In 1854, quarrymen discovered a soil-buried petroglyph on a Berea Sandstone bluff in Independence, Ohio. The glyph was likely a unique Whittlesey period (1000-1650 AD) rock-art survivor. Part of the artifact was built into a sandstone wall of a local church soon after discovery where it is preserved today; the outcrop was quarried away. Masonry and petroglyph lithology (fine-to-medium grained quartzose sandstone) is consistent with nearby stream and road cuts and rock exposed in nearby quarries. The petroglyph appears to be on a weathered bedding surface; its original orientation would have been horizontal or sub-horizontal. Berea Sandstone at a nearby outcrop, and that used for church building stone, show distinct horizontal color banding that is unusual for the Berea facies used for building stone. The petroglyph slab, preserved on-edge, is cut by two subparallel raised linear features oriented perpendicular to a major crack that presumably occurred when the slab was removed from the outcrop; these features appear to reflect an overall joint system.

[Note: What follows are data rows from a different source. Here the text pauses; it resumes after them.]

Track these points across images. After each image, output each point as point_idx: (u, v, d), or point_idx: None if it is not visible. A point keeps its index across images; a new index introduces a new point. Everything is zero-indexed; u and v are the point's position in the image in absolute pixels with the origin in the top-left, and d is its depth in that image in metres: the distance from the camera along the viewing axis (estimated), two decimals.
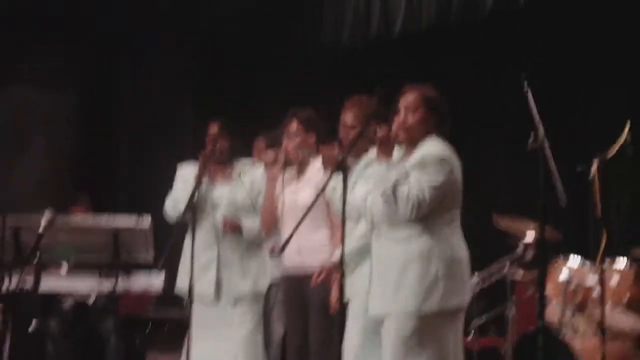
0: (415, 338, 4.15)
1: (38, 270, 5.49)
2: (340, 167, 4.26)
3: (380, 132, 4.29)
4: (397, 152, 4.34)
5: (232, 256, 5.54)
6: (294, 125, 5.19)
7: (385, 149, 4.28)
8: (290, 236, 4.42)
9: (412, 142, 4.30)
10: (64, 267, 6.20)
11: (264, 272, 5.59)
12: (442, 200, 4.18)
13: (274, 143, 5.46)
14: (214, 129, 5.59)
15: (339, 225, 4.68)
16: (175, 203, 5.55)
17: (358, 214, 4.51)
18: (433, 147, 4.23)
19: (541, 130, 4.27)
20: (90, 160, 8.23)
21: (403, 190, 4.15)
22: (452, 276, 4.17)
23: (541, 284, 4.59)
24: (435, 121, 4.29)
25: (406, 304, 4.17)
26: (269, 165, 5.26)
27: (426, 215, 4.17)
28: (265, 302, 5.65)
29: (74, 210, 6.98)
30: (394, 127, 4.31)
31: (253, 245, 5.57)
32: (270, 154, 5.29)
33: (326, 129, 5.16)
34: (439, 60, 6.97)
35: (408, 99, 4.32)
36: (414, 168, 4.19)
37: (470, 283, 4.32)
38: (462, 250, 4.26)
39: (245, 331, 5.48)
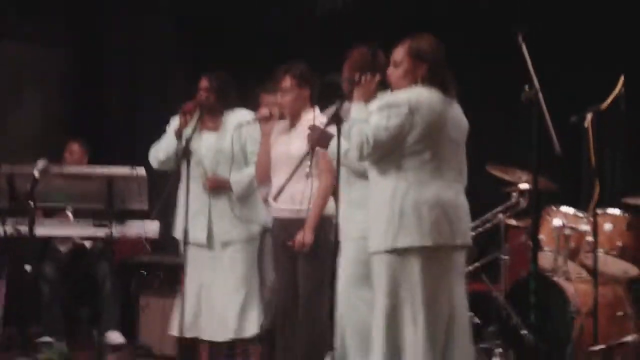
0: (389, 276, 4.21)
1: (32, 216, 5.49)
2: (335, 118, 4.30)
3: (361, 76, 4.37)
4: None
5: (222, 203, 5.57)
6: (287, 81, 5.18)
7: (361, 91, 4.35)
8: (284, 185, 4.52)
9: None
10: (70, 214, 6.20)
11: (255, 217, 5.62)
12: (399, 142, 4.19)
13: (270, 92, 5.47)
14: (204, 81, 5.60)
15: (327, 172, 4.92)
16: (155, 152, 5.63)
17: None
18: (399, 93, 4.27)
19: (535, 81, 4.27)
20: (82, 114, 8.19)
21: (355, 129, 4.21)
22: (406, 218, 4.17)
23: (534, 229, 4.65)
24: (424, 70, 4.28)
25: (378, 243, 4.24)
26: (263, 120, 5.26)
27: (380, 156, 4.22)
28: (259, 247, 5.68)
29: (67, 155, 6.98)
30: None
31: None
32: (264, 110, 5.28)
33: (319, 83, 5.15)
34: (434, 14, 6.91)
35: (396, 52, 4.36)
36: (374, 112, 4.25)
37: (442, 224, 4.24)
38: (429, 192, 4.21)
39: (237, 275, 5.53)
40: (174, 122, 5.60)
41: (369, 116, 4.27)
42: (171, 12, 8.28)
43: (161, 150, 5.58)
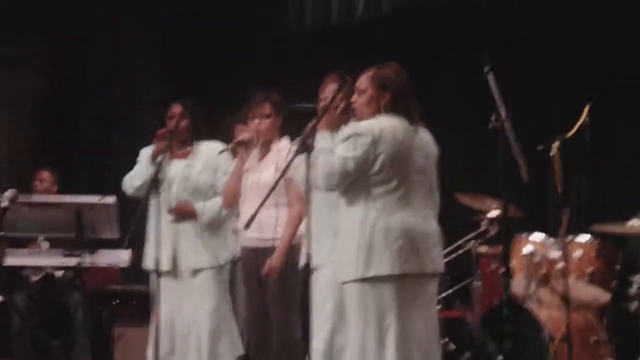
0: (359, 305, 4.21)
1: (2, 246, 5.46)
2: (304, 147, 4.31)
3: (325, 104, 4.41)
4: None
5: (190, 231, 5.53)
6: (266, 107, 5.21)
7: (327, 120, 4.38)
8: (255, 213, 4.48)
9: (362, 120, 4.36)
10: (45, 243, 6.17)
11: (224, 246, 5.59)
12: (364, 172, 4.20)
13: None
14: (176, 108, 5.60)
15: (298, 201, 4.91)
16: (130, 179, 5.62)
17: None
18: (362, 123, 4.29)
19: (502, 109, 4.30)
20: (53, 141, 8.13)
21: (320, 159, 4.24)
22: (376, 246, 4.18)
23: (505, 256, 4.67)
24: (388, 99, 4.30)
25: (347, 273, 4.25)
26: (243, 145, 5.24)
27: (343, 187, 4.24)
28: (230, 279, 5.65)
29: (37, 183, 6.93)
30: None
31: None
32: (245, 135, 5.27)
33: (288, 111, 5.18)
34: (402, 43, 6.95)
35: (359, 81, 4.39)
36: (338, 142, 4.27)
37: (410, 253, 4.25)
38: (397, 220, 4.22)
39: (209, 306, 5.49)
40: (145, 153, 5.59)
41: (334, 145, 4.28)
42: (145, 38, 8.26)
43: (136, 177, 5.56)
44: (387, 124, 4.26)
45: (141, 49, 8.17)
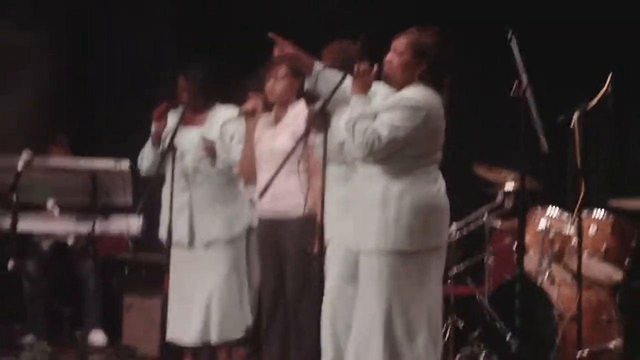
0: (386, 276, 4.15)
1: (15, 211, 5.45)
2: (320, 114, 4.24)
3: (360, 66, 4.24)
4: (383, 90, 4.31)
5: (204, 201, 5.48)
6: (283, 69, 5.10)
7: (361, 83, 4.24)
8: (270, 182, 4.34)
9: (394, 84, 4.27)
10: (56, 208, 6.12)
11: (238, 216, 5.54)
12: (409, 144, 4.15)
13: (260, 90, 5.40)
14: (180, 80, 5.52)
15: (317, 170, 4.71)
16: (140, 159, 5.57)
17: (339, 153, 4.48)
18: (411, 93, 4.19)
19: (525, 78, 4.26)
20: (69, 103, 8.11)
21: (362, 125, 4.13)
22: (420, 217, 4.15)
23: (521, 233, 4.62)
24: (424, 67, 4.22)
25: (375, 242, 4.18)
26: (248, 114, 5.19)
27: (386, 156, 4.16)
28: (245, 248, 5.63)
29: (52, 149, 6.92)
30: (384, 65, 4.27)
31: (226, 189, 5.54)
32: (249, 103, 5.21)
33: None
34: (422, 12, 6.90)
35: (398, 41, 4.27)
36: (385, 110, 4.18)
37: (444, 229, 4.26)
38: (437, 194, 4.23)
39: (219, 276, 5.44)
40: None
41: (371, 110, 4.20)
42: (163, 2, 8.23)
43: (145, 158, 5.53)
44: (433, 99, 4.20)
45: (157, 15, 8.13)
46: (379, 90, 4.34)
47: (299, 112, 5.00)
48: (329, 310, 4.52)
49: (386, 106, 4.19)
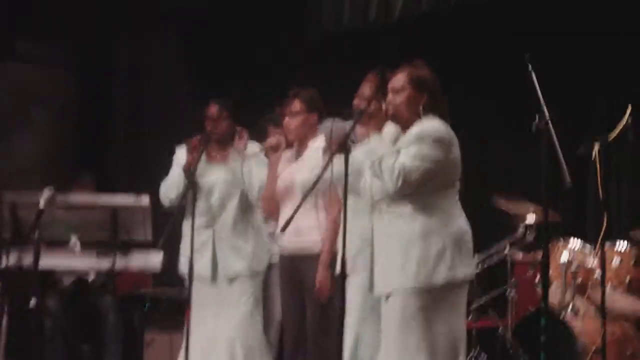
0: (422, 314, 4.14)
1: (37, 247, 5.45)
2: (343, 147, 4.24)
3: (372, 107, 4.30)
4: (392, 129, 4.33)
5: (227, 236, 5.48)
6: (296, 105, 5.15)
7: (373, 123, 4.28)
8: (292, 217, 4.32)
9: (401, 122, 4.30)
10: (77, 245, 6.12)
11: (261, 251, 5.53)
12: (436, 176, 4.18)
13: (278, 125, 5.41)
14: (213, 109, 5.51)
15: (336, 204, 4.78)
16: (166, 190, 5.52)
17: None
18: (431, 125, 4.22)
19: (546, 111, 4.25)
20: (90, 140, 8.17)
21: (388, 161, 4.15)
22: (457, 248, 4.17)
23: (544, 265, 4.59)
24: (427, 100, 4.27)
25: (412, 280, 4.15)
26: (270, 150, 5.20)
27: (417, 188, 4.16)
28: (265, 283, 5.62)
29: (76, 187, 6.94)
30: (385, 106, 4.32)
31: (248, 224, 5.53)
32: (272, 139, 5.23)
33: (326, 110, 5.12)
34: (442, 42, 6.91)
35: (394, 80, 4.33)
36: (410, 143, 4.19)
37: (473, 260, 4.29)
38: (465, 224, 4.27)
39: (243, 311, 5.43)
40: (180, 152, 5.55)
41: (389, 147, 4.23)
42: (179, 37, 8.28)
43: (172, 189, 5.46)
44: (448, 129, 4.24)
45: (173, 47, 8.20)
46: (385, 130, 4.36)
47: (319, 146, 5.01)
48: (350, 344, 4.50)
49: (408, 141, 4.21)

Three levels of outcrop physiography may indicate Native American cultural geology and geography: 1) eroded joints reached deep into the sandstone unit; 2) the outcrop faced a prehistoric trail with cliff-face occupation possibilities; and 3) the site overlooked the Cuyahoga Valley, a Lake Erie-Ohio River passage. Additionally, iron precipitates (“ocher”) were available nearby, where Berea Sandstone joints intersect a basal-Berea conglomeritic pyrite layer. The petroglyph may have functioned in an upland landscape visual marking complex relating to the subsurface spirit world, regional land tenure, and inter-regional passage. Its preservation today is due to its having been carved into a horizontal surface, its having been buried, and the wise thinking of the men who had this slab saved and built into the church wall, and the tenacity of Berea Sandstone (a quartzose sandstone primarily cemented by silica) as a building stone.